A DTD can be declared internally in a document using the !DOCTYPE syntax. The syntax for internal DOCTYPE is: <!DOCTYPE <root element name> [ ...DTD syntax... ]>. Example:

<?xml version="1.0" encoding="utf-8"?>
<!DOCTYPE book [
    <!ELEMENT book (isbn, chapter+, glossary?, index?)>
    <!ELEMENT isbn (#PCDATA)>
    <!ELEMENT chapter (title, content+)>
    <!ELEMENT content (#PCDATA)>
    <!ELEMENT glossary (item+)>
    <!ELEMENT index (item+)>
    <!ELEMENT item (#PCDATA)>
 
    <!ATTLIST item ref ID #IMPLIED>
]>
<book>
    <isbn>1001234</isbn>
    <chapter>
        <title>
            1
        </title>
        <content>
            Lorem ipsum
    </chapter>
    <index>
        <item ref="65">abcd</item>
    </index>
</book>

A DTD in an external file (usually with a .dtd extension) can be used by using public identifiers, system identifiers, or both. Public identifiers take the form of a URI-like string, intended to be unique and to be used across many applications. System identifies take the form of a URI, which refers to a document type definition intended to be used in a single application.

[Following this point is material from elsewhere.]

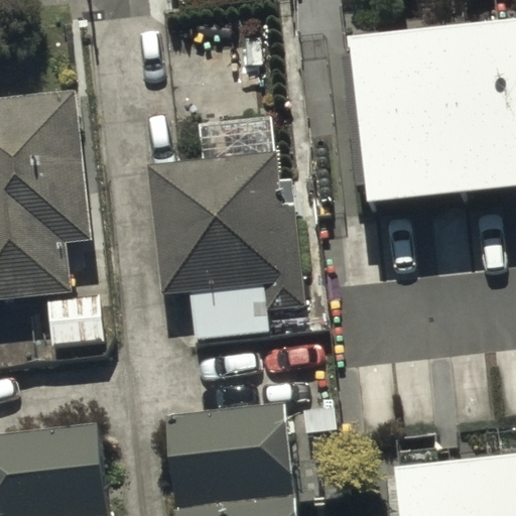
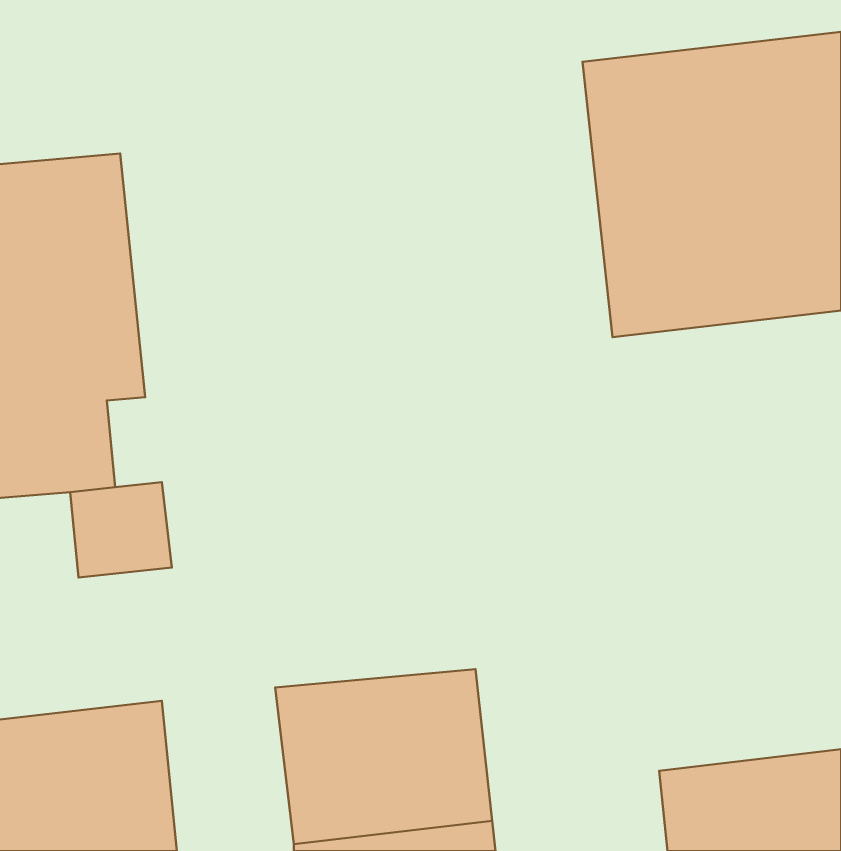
building: [146,149,308,313] -> none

An external DTD may be referenced using the following DOCTYPE syntax: <!DOCTYPE <root element name> PUBLIC <public identifier> SYSTEM <system identifier>>. At least one identifier is required.

For example, the XML above may also be:

<?xml version="1.0" encoding="utf-8"?>
<!DOCTYPE book SYSTEM "http://example.com/chml.dtd">
<book>
    <isbn>1001234</isbn>
    <chapter>
        <title>
            1
        </title>
        <content>
            Lorem ipsum
    </chapter>
    <index>
        <item ref="65">abcd</item>
    </index>
</book>

NotesEdit

  • DTD examples are not necessarily copied from actual standard DTDs that may exist.